[Stored items from a collection]
[Start of section]
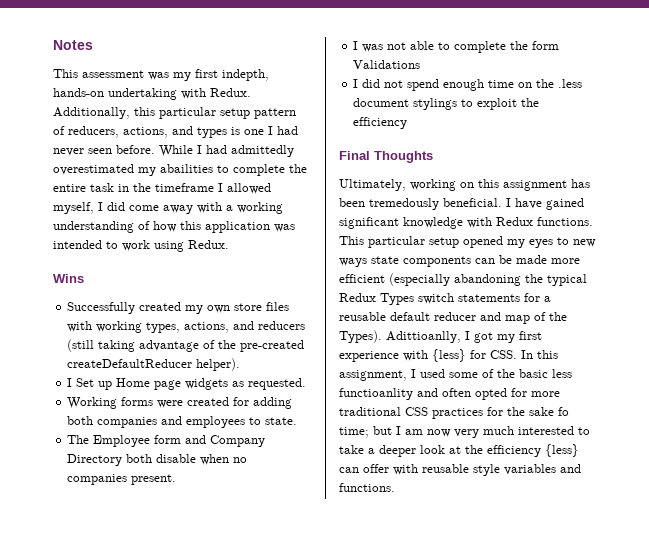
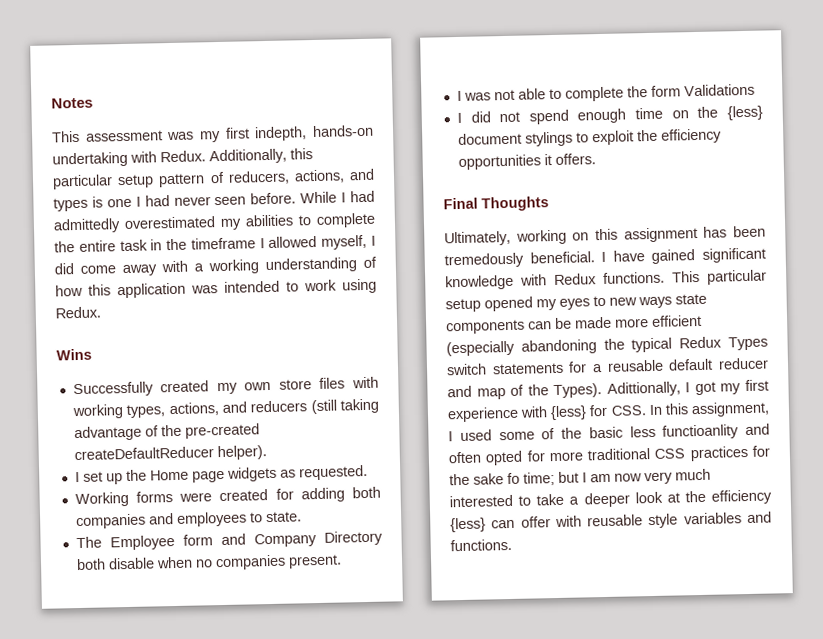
[160,164,213,173] abailities -> [245,214,294,227] abilities
[76,378,113,390] Set up -> [82,469,147,485] set up the
[558,79,583,88] .less -> [727,105,763,121] {less}
(408, 123) none -> [457,153,596,170] opportunities it offers.
[386,331,461,343] Adittioanlly, -> [606,381,681,397] Adittionally,

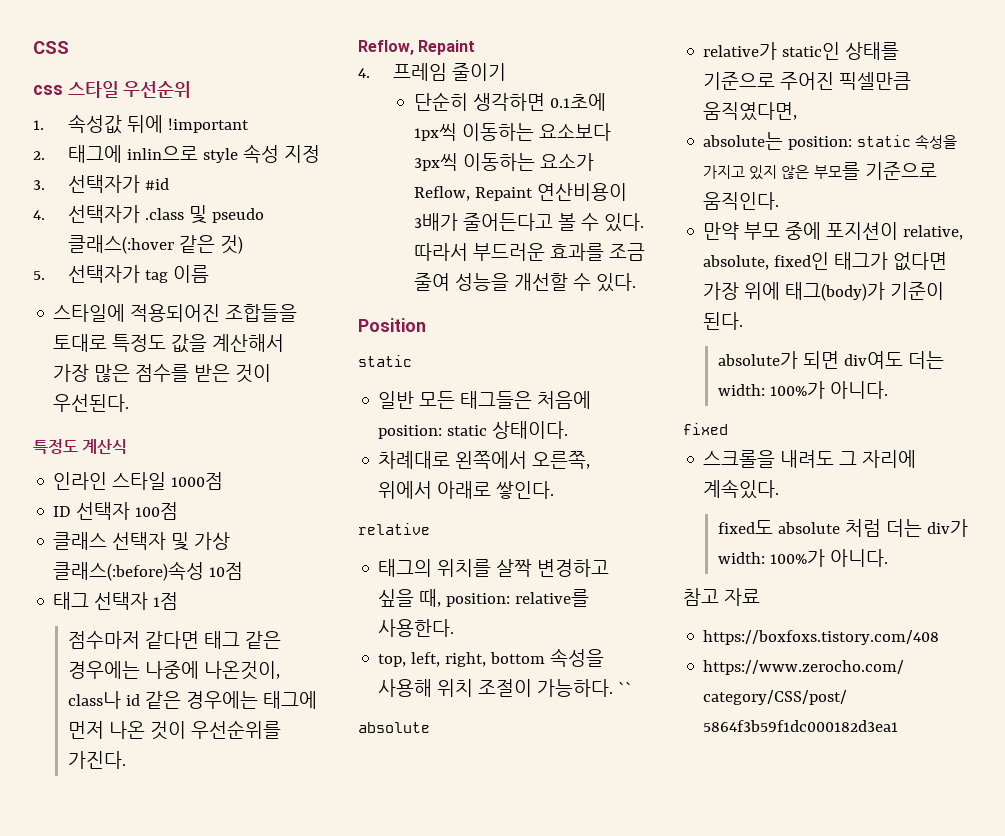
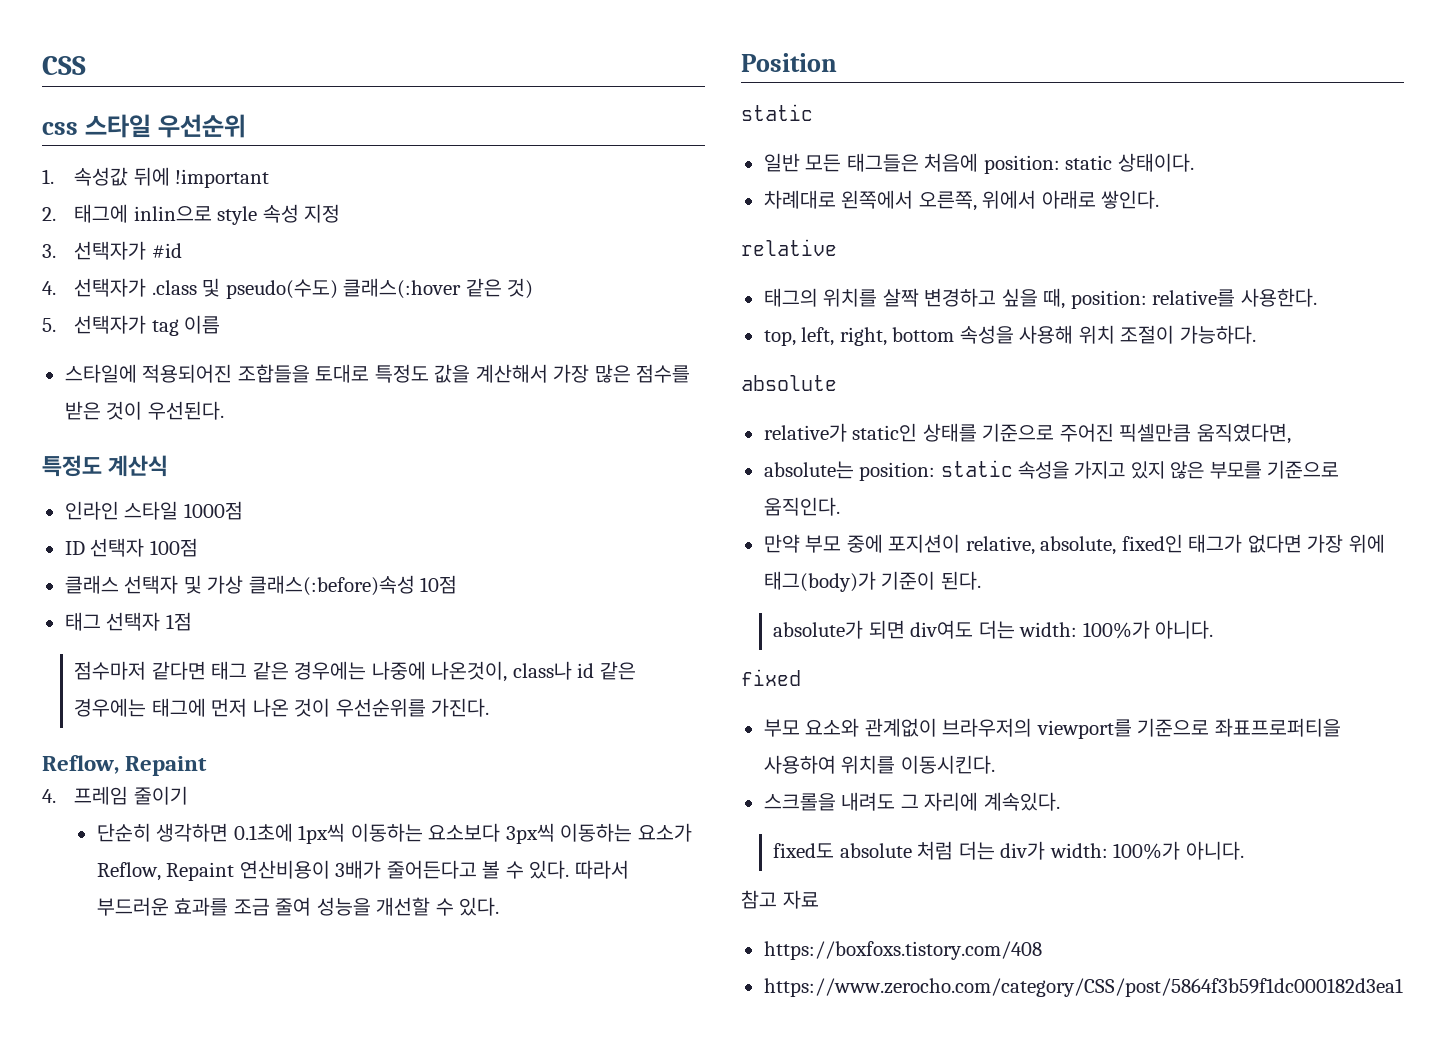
[212,208,265,223] pseudo -> [225,279,338,299] pseudo(수도)
[618,681,633,694] `` -> (1256, 334) none
(728, 429) none -> [763,718,1341,739] [763,755,995,774] // 부모 요소와 관계없이 브라우저의 viewport를 기준으로 좌표프로퍼티을 사용하여 위치를 이동시킨다.

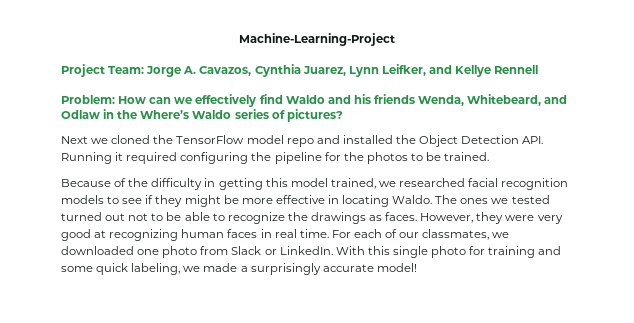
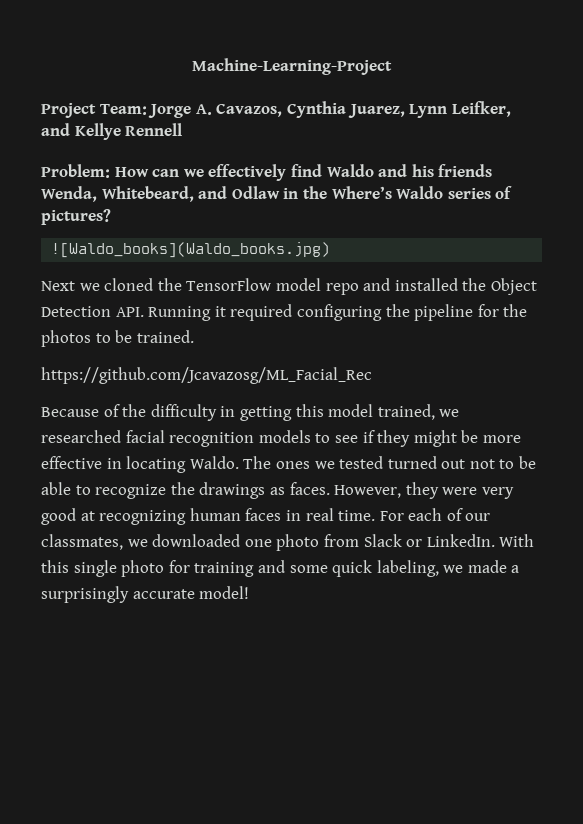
(343, 115) none -> [51,242,331,258] // ![Waldo_books](Waldo_books.jpg)
(490, 156) none -> [41,367,372,384] // https://github.com/Jcavazosg/ML_Facial_Rec

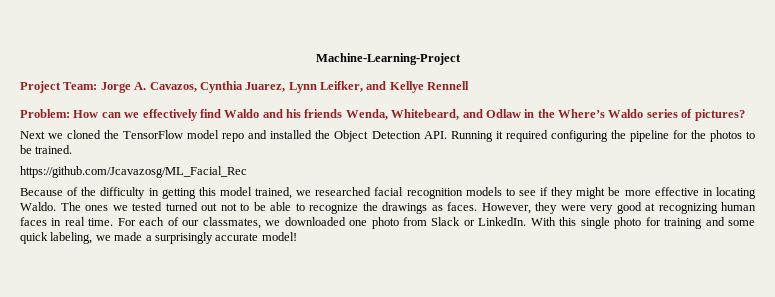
[51,242,331,258] // ![Waldo_books](Waldo_books.jpg) -> (745, 115) none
[End of section]
▸ ACTIVITY: Copy the lines of the records, beginning where the line containing "(1256, 334) none" appears and continuing through the final line, exactly and with no pictures.

▸ SOLUTION FOR THIS TASK:
[618,681,633,694] `` -> (1256, 334) none
(728, 429) none -> [763,718,1341,739] [763,755,995,774] // 부모 요소와 관계없이 브라우저의 viewport를 기준으로 좌표프로퍼티을 사용하여 위치를 이동시킨다.

(343, 115) none -> [51,242,331,258] // ![Waldo_books](Waldo_books.jpg)
(490, 156) none -> [41,367,372,384] // https://github.com/Jcavazosg/ML_Facial_Rec

[51,242,331,258] // ![Waldo_books](Waldo_books.jpg) -> (745, 115) none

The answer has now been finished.